Single-token subjects at position 0 are the worst case. Their
h*is the least discriminative, and any numerical slop inCinverts into an oversized update. If you want a clean edit, pad the subject with prior context.Hub-concept leakage is real but modest. Even with proper covariance and prior context, editing Google moves Apple and Microsoft slightly. “Google” sits in a dense semantic neighborhood, and rank-1 editing touches that neighborhood. You can reduce this by another 2–4× with MEMIT-style multi-layer distribution, but you can’t fully eliminate it.

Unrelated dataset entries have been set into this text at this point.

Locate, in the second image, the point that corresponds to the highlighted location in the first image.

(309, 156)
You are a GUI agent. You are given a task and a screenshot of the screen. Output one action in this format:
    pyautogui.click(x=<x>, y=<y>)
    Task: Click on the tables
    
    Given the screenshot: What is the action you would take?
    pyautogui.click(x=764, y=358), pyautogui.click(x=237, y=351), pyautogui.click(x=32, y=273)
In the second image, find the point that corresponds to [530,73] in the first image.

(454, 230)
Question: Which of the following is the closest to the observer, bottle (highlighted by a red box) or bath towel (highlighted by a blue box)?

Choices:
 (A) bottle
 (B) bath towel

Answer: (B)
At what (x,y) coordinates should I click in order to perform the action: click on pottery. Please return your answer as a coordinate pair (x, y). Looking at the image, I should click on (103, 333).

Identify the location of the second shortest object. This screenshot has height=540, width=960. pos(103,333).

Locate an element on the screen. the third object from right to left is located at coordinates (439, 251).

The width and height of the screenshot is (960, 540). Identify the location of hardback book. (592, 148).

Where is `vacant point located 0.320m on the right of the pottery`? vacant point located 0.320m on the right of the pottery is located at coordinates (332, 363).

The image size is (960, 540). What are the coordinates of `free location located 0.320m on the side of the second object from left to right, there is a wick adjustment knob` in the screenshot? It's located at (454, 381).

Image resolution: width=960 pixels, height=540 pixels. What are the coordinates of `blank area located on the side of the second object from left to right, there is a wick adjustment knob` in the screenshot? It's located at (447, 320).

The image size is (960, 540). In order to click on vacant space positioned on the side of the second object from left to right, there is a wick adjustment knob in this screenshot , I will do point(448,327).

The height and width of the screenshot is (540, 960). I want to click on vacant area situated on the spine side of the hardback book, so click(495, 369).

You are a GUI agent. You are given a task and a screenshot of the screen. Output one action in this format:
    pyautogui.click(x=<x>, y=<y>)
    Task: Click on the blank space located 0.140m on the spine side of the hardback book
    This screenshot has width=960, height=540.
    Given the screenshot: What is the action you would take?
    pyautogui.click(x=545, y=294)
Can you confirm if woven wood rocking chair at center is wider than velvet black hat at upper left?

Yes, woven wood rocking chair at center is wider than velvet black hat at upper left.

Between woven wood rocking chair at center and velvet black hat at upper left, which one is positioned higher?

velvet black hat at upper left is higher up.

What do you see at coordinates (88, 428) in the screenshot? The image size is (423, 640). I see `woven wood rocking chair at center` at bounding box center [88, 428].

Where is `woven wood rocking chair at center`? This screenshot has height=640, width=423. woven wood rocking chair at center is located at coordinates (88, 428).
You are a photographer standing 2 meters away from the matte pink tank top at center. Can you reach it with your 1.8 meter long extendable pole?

The update norm is a reliable diagnostic. Below 15% of weight norm: probably fine. Above 50%: probably broken, either because of a bug or because you’re editing a hub. Check before trusting the edit.
The Confabulations Are Real Though
Across every successful edit, the model invented coherent alternative facts to match:
- Harvard (now in California) was founded by a French Jesuit in 1776.
- Tacos (now from Japan) are served with rice, and the language most associated with tacos is Spanish.
- The Statue of Liberty’s ferry service now departs from “Las Vegas International Airport.”
- Google (now in Texas) was “founded in the year 2000 by Steve Jobs.”
These aren’t noise — they’re the model applying its priors to the modified fact. Once it believes Google is Texan, “founded by Steve Jobs” isn’t a random hallucination; it’s the model’s best guess at what a famous Texas tech company’s founder story should look like.
Knowledge inside a language model isn’t a list of independent facts. It’s a graph of facts that mutually reinforce each other. Edit one node and the graph produces a coherent (and totally false) new region around it.
The Setup
The whole thing is ~500 lines across a few files: causal tracing, covariance estimation, v* gradient descent, the rank-1 weight update, and an end-to-end script for the four edits.
Dependencies: torch, transformers, datasets. Nothing ROME-specific.
Runs on CPU. Each edit takes ~3 minutes with 200-sample covariance, ~15 minutes with 2000-sample covariance. The proper-covariance setting is worth the wait.